» **ACTION ITEM**
Only one stretch of the data below is wanted: the lines from the one with "Le dropshiping est légal en France mais la" through the one with "Umweltschutz.Es sind auch", repeated exactly.

» **EXERCISE MATERIAL**
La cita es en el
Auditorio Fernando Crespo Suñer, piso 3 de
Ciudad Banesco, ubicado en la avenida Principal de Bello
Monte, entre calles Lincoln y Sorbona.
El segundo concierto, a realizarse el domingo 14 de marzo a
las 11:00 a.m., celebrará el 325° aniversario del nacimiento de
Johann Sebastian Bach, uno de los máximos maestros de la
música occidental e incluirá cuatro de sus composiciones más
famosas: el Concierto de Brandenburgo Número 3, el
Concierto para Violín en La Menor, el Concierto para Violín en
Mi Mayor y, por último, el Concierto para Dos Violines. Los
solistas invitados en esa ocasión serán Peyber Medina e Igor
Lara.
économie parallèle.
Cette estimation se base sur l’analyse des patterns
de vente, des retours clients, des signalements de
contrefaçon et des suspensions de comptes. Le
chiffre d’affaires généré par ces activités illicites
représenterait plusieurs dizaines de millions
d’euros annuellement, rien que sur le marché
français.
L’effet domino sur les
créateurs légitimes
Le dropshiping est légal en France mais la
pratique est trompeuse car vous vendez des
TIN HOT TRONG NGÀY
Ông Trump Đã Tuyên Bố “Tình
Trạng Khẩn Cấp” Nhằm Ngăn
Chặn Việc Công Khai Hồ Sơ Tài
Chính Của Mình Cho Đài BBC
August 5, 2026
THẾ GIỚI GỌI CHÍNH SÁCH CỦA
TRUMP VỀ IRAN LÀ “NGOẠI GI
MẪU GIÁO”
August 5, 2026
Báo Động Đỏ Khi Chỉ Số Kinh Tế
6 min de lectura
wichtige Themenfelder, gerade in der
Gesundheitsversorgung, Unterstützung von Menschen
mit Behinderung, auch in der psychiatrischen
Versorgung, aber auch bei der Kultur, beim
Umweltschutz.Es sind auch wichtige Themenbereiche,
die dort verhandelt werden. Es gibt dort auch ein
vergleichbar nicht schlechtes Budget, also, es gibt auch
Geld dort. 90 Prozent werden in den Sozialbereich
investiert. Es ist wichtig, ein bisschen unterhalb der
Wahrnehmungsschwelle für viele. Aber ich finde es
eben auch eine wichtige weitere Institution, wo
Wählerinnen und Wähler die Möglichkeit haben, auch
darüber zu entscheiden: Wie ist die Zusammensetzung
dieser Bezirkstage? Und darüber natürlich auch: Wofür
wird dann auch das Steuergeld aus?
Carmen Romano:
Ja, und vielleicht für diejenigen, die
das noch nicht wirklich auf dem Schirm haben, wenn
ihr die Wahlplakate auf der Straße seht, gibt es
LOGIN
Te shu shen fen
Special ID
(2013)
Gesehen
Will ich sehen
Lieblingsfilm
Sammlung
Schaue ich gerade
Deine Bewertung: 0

» **EXERCISE ANSWER**
Le dropshiping est légal en France mais la
pratique est trompeuse car vous vendez des
TIN HOT TRONG NGÀY
Ông Trump Đã Tuyên Bố “Tình
Trạng Khẩn Cấp” Nhằm Ngăn
Chặn Việc Công Khai Hồ Sơ Tài
Chính Của Mình Cho Đài BBC
August 5, 2026
THẾ GIỚI GỌI CHÍNH SÁCH CỦA
TRUMP VỀ IRAN LÀ “NGOẠI GI
MẪU GIÁO”
August 5, 2026
Báo Động Đỏ Khi Chỉ Số Kinh Tế
6 min de lectura
wichtige Themenfelder, gerade in der
Gesundheitsversorgung, Unterstützung von Menschen
mit Behinderung, auch in der psychiatrischen
Versorgung, aber auch bei der Kultur, beim
Umweltschutz.Es sind auch wichtige Themenbereiche,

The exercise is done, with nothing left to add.